Но Фонд Говарда, должно быть, платил щедро. Вот послушайте, что я вам расскажу. Наш первый дом в Канзас-Сити едва-едва подходил под мерку респектабельного жилья среднего класса. Из-за близости квартала, где жили цветные, в 1899-м он считался небогатым районом, по соседству с нами селились люди скромные, хотя и белые – иных не допускалось. Кроме того, наша улица шла с востока на запад, а дом выходил на север – еще два минуса. Стоял он на высокой террасе, и к нему надо было взбираться по лестнице. Этот двухэтажный каркасный домик построили в 1880 году, водопровод в нем провели задним числом, и ванная примыкала к кухне. В нем не было ни столовой, ни прихожей, всего одна спальня. Не было настоящего подвала – только грязная каморка с земляным полом, где стояла печь и хранился уголь. А вместо чердака – только низенькое пространство под крышей.
Но снять дом за ту плату, которую мы могли себе позволить, было трудно – Брайни повезло, что он и такой нашел. Я уже начинала думать, что мне придется рожать первенца в меблированных комнатах.
Брайни повел меня смотреть дом, прежде чем окончательно договориться, и я оценила его любезность: ведь в те дни замужняя женщина не имела права подписывать контракты, и ему не обязательно было со мной советоваться.
– Как думаешь, ты сможешь здесь жить?
Смогу ли я! Водопровод, ватерклозет, ванная, газовая плита, газовое освещение, котельная…
– Брайни, тут чудесно! Но можем ли мы себе это позволить?
– Это моя проблема, миссис Смит, а не ваша. Платить будем аккуратно. То есть платить будешь ты, как мой агент, – первого числа каждого месяца. Домовладелец – джентльмен по имени Эбенезер Скрудж…[64]

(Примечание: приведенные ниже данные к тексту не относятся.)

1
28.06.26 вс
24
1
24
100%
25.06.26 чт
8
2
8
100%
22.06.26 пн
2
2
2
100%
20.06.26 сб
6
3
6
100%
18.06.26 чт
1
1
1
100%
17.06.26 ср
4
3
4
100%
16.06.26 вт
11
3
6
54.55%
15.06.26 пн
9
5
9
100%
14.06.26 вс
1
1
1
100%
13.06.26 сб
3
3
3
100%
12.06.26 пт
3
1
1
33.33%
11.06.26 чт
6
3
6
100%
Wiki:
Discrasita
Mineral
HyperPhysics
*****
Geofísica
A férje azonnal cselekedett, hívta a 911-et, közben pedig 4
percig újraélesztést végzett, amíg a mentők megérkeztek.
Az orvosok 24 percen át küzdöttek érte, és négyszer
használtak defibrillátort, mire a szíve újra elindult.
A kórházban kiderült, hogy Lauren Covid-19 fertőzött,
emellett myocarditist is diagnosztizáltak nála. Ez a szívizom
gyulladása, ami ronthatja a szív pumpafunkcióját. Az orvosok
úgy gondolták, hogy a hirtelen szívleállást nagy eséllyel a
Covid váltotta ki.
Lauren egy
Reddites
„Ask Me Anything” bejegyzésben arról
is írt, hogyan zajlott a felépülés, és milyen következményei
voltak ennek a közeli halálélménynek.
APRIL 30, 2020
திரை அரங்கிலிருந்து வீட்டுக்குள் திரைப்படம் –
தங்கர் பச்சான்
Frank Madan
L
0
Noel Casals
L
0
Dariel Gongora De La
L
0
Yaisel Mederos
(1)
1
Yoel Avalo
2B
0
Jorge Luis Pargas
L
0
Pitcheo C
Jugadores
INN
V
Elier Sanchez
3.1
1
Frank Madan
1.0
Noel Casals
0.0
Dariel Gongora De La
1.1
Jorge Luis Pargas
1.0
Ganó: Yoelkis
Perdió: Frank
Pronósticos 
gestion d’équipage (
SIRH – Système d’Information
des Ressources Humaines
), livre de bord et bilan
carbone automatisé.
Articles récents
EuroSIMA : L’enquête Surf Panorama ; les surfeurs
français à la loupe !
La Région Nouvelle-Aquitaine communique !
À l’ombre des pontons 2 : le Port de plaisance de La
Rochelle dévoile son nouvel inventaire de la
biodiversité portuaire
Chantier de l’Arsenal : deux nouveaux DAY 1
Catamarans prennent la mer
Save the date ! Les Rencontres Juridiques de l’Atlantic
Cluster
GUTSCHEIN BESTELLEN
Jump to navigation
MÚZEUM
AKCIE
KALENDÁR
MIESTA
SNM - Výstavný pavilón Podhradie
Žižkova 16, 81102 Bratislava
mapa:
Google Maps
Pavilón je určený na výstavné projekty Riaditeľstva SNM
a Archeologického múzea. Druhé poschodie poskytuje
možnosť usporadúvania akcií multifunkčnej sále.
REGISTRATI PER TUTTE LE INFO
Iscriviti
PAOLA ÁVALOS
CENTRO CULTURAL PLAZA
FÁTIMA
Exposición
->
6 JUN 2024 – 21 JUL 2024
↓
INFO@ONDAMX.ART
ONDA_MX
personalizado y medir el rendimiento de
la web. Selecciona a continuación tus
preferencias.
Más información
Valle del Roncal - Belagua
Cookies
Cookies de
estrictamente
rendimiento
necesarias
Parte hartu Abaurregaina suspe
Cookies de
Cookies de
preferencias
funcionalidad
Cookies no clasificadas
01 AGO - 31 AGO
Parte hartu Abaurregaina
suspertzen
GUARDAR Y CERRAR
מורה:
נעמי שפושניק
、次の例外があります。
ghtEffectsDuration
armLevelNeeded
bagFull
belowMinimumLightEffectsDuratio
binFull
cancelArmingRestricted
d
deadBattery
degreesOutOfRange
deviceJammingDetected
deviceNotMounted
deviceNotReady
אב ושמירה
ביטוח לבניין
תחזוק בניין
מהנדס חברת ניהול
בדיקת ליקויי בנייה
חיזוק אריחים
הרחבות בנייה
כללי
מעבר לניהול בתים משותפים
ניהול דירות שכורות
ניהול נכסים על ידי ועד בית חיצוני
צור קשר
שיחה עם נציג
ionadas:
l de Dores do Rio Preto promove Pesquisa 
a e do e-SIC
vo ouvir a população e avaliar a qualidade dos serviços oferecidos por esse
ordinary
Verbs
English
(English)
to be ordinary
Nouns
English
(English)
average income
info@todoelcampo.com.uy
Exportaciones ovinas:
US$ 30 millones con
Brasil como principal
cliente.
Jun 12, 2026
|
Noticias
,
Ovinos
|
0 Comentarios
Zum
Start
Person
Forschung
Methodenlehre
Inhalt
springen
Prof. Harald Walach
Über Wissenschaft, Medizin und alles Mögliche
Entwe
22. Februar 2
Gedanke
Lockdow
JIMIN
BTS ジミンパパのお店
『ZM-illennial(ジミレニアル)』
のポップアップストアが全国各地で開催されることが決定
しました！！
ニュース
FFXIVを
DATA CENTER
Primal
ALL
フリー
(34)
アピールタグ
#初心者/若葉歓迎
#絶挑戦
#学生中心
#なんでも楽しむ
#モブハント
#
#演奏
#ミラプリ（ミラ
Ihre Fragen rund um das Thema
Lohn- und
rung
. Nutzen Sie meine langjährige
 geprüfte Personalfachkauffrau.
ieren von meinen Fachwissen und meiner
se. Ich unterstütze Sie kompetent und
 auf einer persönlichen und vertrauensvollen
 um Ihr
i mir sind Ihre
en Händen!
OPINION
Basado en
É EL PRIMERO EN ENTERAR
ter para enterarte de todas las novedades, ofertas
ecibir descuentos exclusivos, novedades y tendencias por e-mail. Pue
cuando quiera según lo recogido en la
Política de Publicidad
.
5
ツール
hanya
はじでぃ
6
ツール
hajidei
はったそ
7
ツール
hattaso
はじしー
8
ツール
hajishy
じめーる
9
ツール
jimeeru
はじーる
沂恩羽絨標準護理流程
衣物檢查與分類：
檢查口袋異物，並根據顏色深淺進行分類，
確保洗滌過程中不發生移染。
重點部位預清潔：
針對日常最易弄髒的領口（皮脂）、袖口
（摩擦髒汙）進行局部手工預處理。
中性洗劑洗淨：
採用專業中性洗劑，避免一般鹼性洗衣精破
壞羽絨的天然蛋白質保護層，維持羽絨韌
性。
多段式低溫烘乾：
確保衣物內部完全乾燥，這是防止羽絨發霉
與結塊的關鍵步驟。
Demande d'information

– Эбенезер Скрудж? Да неужели?
– Я думаю, так прозвучало его имя. Но мимо как раз шел трамвай, я мог и ошибиться. Мистер Скрудж лично будет заходить за деньгами первого числа каждого месяца, если только оно не выпадет на воскресенье; в таком случае он зайдет в субботу, а не в понедельник, что особо подчеркнул в разговоре. Подчеркнул он также, что платить следует наличными, а не чеком. Причем настоящими деньгами, серебром, не банкнотами.
Арендная плата, несмотря на многочисленные недостатки дома, была высокой. Я так и ахнула, когда Брайни назвал мне ее: двенадцать долларов в месяц.
– Брайни!
– Не надо топорщить перья, Рыжик. Мы снимаем этот дом только на год. Если ты выдержишь столько, то тебе не придется иметь дело с уважаемым мистером Скруджем – на самом деле он О’Хеннесси, – поскольку я уплачу на год вперед со скидкой четыре процента. Это тебе о чем-нибудь говорит?
Я прикинула в уме:
– За ссуду сейчас берут шесть процентов… значит, три процента за то, что ты платишь вперед, как бы даешь ему взаймы, – ведь он эти деньги еще не заработал. Один процент, должно быть, за то, что мистеру О’Хеннесси-Скруджу не придется двенадцать раз ездить за деньгами. Получается сто тридцать восемь долларов двадцать четыре цента.